--- Begin ---

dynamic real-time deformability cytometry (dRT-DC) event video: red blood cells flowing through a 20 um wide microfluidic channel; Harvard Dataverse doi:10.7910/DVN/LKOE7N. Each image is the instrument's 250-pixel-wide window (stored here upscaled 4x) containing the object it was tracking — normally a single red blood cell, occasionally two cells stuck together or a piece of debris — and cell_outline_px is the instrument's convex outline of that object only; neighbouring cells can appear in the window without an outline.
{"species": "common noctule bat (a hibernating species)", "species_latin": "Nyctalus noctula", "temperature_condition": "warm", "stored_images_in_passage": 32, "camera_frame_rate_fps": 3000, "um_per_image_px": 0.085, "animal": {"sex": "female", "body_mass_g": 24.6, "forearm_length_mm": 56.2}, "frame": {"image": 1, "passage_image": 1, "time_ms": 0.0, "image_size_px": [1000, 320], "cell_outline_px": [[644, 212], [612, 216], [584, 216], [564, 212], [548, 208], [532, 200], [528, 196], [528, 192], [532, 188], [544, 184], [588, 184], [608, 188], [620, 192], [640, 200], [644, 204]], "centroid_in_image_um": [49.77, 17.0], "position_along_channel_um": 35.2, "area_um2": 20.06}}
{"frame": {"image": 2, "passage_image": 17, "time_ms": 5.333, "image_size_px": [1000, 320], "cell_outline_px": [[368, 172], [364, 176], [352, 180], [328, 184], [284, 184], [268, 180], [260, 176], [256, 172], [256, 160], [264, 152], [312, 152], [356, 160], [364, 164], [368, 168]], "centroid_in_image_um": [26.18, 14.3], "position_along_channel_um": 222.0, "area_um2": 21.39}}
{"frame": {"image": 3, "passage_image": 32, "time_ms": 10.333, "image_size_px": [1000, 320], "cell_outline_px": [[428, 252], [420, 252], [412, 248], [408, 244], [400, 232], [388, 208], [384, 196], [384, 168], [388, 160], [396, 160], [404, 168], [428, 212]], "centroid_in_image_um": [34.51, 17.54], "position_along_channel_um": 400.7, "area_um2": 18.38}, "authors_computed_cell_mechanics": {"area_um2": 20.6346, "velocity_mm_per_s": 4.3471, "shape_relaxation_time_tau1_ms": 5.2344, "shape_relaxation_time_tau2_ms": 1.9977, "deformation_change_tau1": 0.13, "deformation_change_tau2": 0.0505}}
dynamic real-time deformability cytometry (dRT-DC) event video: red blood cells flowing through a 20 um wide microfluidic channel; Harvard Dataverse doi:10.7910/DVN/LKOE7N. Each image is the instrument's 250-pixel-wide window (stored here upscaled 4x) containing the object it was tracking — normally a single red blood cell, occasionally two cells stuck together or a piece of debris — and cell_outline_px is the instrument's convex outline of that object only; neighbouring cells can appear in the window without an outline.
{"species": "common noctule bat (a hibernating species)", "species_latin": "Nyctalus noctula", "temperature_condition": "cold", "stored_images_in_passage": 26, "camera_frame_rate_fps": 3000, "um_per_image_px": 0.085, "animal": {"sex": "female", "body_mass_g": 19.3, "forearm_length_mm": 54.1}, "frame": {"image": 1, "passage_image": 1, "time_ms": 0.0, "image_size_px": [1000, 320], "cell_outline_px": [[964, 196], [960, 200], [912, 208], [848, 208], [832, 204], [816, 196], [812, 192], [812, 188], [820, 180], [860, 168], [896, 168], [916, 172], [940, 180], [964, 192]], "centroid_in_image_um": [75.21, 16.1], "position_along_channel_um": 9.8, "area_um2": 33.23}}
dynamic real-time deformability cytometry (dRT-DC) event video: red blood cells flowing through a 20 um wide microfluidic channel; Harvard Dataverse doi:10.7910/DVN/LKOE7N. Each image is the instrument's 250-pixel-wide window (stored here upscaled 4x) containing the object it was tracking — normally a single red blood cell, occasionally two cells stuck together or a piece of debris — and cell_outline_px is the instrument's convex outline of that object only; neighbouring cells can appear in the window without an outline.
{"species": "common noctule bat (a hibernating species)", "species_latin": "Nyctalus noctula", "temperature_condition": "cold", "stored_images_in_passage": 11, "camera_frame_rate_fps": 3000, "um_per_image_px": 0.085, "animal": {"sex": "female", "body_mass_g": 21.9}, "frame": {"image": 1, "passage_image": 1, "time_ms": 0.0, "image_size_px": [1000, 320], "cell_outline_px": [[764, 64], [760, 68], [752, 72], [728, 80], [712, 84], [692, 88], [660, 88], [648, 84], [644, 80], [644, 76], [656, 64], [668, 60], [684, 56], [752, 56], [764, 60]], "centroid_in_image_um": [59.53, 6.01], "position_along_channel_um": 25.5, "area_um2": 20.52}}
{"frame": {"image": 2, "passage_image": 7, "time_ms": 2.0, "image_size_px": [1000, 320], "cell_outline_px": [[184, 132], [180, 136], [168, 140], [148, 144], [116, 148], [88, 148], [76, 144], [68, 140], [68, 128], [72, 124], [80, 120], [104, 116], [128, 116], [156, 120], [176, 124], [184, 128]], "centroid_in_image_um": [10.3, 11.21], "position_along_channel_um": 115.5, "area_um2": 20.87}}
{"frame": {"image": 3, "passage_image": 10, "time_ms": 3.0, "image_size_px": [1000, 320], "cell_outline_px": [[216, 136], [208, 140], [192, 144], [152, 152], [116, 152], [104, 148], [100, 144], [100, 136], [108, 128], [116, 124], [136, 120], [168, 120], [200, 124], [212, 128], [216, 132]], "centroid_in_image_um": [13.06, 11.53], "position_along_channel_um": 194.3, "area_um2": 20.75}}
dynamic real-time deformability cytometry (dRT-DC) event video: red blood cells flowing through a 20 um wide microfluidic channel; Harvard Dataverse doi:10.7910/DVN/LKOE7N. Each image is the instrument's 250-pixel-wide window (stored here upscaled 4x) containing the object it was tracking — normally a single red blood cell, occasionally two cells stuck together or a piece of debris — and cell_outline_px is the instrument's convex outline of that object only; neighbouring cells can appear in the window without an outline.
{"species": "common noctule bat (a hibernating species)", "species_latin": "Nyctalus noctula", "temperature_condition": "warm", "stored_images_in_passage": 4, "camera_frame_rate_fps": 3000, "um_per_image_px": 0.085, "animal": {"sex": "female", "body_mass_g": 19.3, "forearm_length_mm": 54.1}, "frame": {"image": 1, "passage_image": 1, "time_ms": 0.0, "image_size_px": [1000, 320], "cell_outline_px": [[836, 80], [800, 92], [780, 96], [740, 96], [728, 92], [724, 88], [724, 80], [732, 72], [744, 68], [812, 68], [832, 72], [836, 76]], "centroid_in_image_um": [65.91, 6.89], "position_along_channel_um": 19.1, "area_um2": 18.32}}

--- End ---

◆ **DIRECTION**
Extract the full listing above without altering anything.

◆ **RESULT FOR THIS TASK**
dynamic real-time deformability cytometry (dRT-DC) event video: red blood cells flowing through a 20 um wide microfluidic channel; Harvard Dataverse doi:10.7910/DVN/LKOE7N. Each image is the instrument's 250-pixel-wide window (stored here upscaled 4x) containing the object it was tracking — normally a single red blood cell, occasionally two cells stuck together or a piece of debris — and cell_outline_px is the instrument's convex outline of that object only; neighbouring cells can appear in the window without an outline.
{"species": "common noctule bat (a hibernating species)", "species_latin": "Nyctalus noctula", "temperature_condition": "warm", "stored_images_in_passage": 32, "camera_frame_rate_fps": 3000, "um_per_image_px": 0.085, "animal": {"sex": "female", "body_mass_g": 24.6, "forearm_length_mm": 56.2}, "frame": {"image": 1, "passage_image": 1, "time_ms": 0.0, "image_size_px": [1000, 320], "cell_outline_px": [[644, 212], [612, 216], [584, 216], [564, 212], [548, 208], [532, 200], [528, 196], [528, 192], [532, 188], [544, 184], [588, 184], [608, 188], [620, 192], [640, 200], [644, 204]], "centroid_in_image_um": [49.77, 17.0], "position_along_channel_um": 35.2, "area_um2": 20.06}}
{"frame": {"image": 2, "passage_image": 17, "time_ms": 5.333, "image_size_px": [1000, 320], "cell_outline_px": [[368, 172], [364, 176], [352, 180], [328, 184], [284, 184], [268, 180], [260, 176], [256, 172], [256, 160], [264, 152], [312, 152], [356, 160], [364, 164], [368, 168]], "centroid_in_image_um": [26.18, 14.3], "position_along_channel_um": 222.0, "area_um2": 21.39}}
{"frame": {"image": 3, "passage_image": 32, "time_ms": 10.333, "image_size_px": [1000, 320], "cell_outline_px": [[428, 252], [420, 252], [412, 248], [408, 244], [400, 232], [388, 208], [384, 196], [384, 168], [388, 160], [396, 160], [404, 168], [428, 212]], "centroid_in_image_um": [34.51, 17.54], "position_along_channel_um": 400.7, "area_um2": 18.38}, "authors_computed_cell_mechanics": {"area_um2": 20.6346, "velocity_mm_per_s": 4.3471, "shape_relaxation_time_tau1_ms": 5.2344, "shape_relaxation_time_tau2_ms": 1.9977, "deformation_change_tau1": 0.13, "deformation_change_tau2": 0.0505}}
dynamic real-time deformability cytometry (dRT-DC) event video: red blood cells flowing through a 20 um wide microfluidic channel; Harvard Dataverse doi:10.7910/DVN/LKOE7N. Each image is the instrument's 250-pixel-wide window (stored here upscaled 4x) containing the object it was tracking — normally a single red blood cell, occasionally two cells stuck together or a piece of debris — and cell_outline_px is the instrument's convex outline of that object only; neighbouring cells can appear in the window without an outline.
{"species": "common noctule bat (a hibernating species)", "species_latin": "Nyctalus noctula", "temperature_condition": "cold", "stored_images_in_passage": 26, "camera_frame_rate_fps": 3000, "um_per_image_px": 0.085, "animal": {"sex": "female", "body_mass_g": 19.3, "forearm_length_mm": 54.1}, "frame": {"image": 1, "passage_image": 1, "time_ms": 0.0, "image_size_px": [1000, 320], "cell_outline_px": [[964, 196], [960, 200], [912, 208], [848, 208], [832, 204], [816, 196], [812, 192], [812, 188], [820, 180], [860, 168], [896, 168], [916, 172], [940, 180], [964, 192]], "centroid_in_image_um": [75.21, 16.1], "position_along_channel_um": 9.8, "area_um2": 33.23}}
dynamic real-time deformability cytometry (dRT-DC) event video: red blood cells flowing through a 20 um wide microfluidic channel; Harvard Dataverse doi:10.7910/DVN/LKOE7N. Each image is the instrument's 250-pixel-wide window (stored here upscaled 4x) containing the object it was tracking — normally a single red blood cell, occasionally two cells stuck together or a piece of debris — and cell_outline_px is the instrument's convex outline of that object only; neighbouring cells can appear in the window without an outline.
{"species": "common noctule bat (a hibernating species)", "species_latin": "Nyctalus noctula", "temperature_condition": "cold", "stored_images_in_passage": 11, "camera_frame_rate_fps": 3000, "um_per_image_px": 0.085, "animal": {"sex": "female", "body_mass_g": 21.9}, "frame": {"image": 1, "passage_image": 1, "time_ms": 0.0, "image_size_px": [1000, 320], "cell_outline_px": [[764, 64], [760, 68], [752, 72], [728, 80], [712, 84], [692, 88], [660, 88], [648, 84], [644, 80], [644, 76], [656, 64], [668, 60], [684, 56], [752, 56], [764, 60]], "centroid_in_image_um": [59.53, 6.01], "position_along_channel_um": 25.5, "area_um2": 20.52}}
{"frame": {"image": 2, "passage_image": 7, "time_ms": 2.0, "image_size_px": [1000, 320], "cell_outline_px": [[184, 132], [180, 136], [168, 140], [148, 144], [116, 148], [88, 148], [76, 144], [68, 140], [68, 128], [72, 124], [80, 120], [104, 116], [128, 116], [156, 120], [176, 124], [184, 128]], "centroid_in_image_um": [10.3, 11.21], "position_along_channel_um": 115.5, "area_um2": 20.87}}
{"frame": {"image": 3, "passage_image": 10, "time_ms": 3.0, "image_size_px": [1000, 320], "cell_outline_px": [[216, 136], [208, 140], [192, 144], [152, 152], [116, 152], [104, 148], [100, 144], [100, 136], [108, 128], [116, 124], [136, 120], [168, 120], [200, 124], [212, 128], [216, 132]], "centroid_in_image_um": [13.06, 11.53], "position_along_channel_um": 194.3, "area_um2": 20.75}}
dynamic real-time deformability cytometry (dRT-DC) event video: red blood cells flowing through a 20 um wide microfluidic channel; Harvard Dataverse doi:10.7910/DVN/LKOE7N. Each image is the instrument's 250-pixel-wide window (stored here upscaled 4x) containing the object it was tracking — normally a single red blood cell, occasionally two cells stuck together or a piece of debris — and cell_outline_px is the instrument's convex outline of that object only; neighbouring cells can appear in the window without an outline.
{"species": "common noctule bat (a hibernating species)", "species_latin": "Nyctalus noctula", "temperature_condition": "warm", "stored_images_in_passage": 4, "camera_frame_rate_fps": 3000, "um_per_image_px": 0.085, "animal": {"sex": "female", "body_mass_g": 19.3, "forearm_length_mm": 54.1}, "frame": {"image": 1, "passage_image": 1, "time_ms": 0.0, "image_size_px": [1000, 320], "cell_outline_px": [[836, 80], [800, 92], [780, 96], [740, 96], [728, 92], [724, 88], [724, 80], [732, 72], [744, 68], [812, 68], [832, 72], [836, 76]], "centroid_in_image_um": [65.91, 6.89], "position_along_channel_um": 19.1, "area_um2": 18.32}}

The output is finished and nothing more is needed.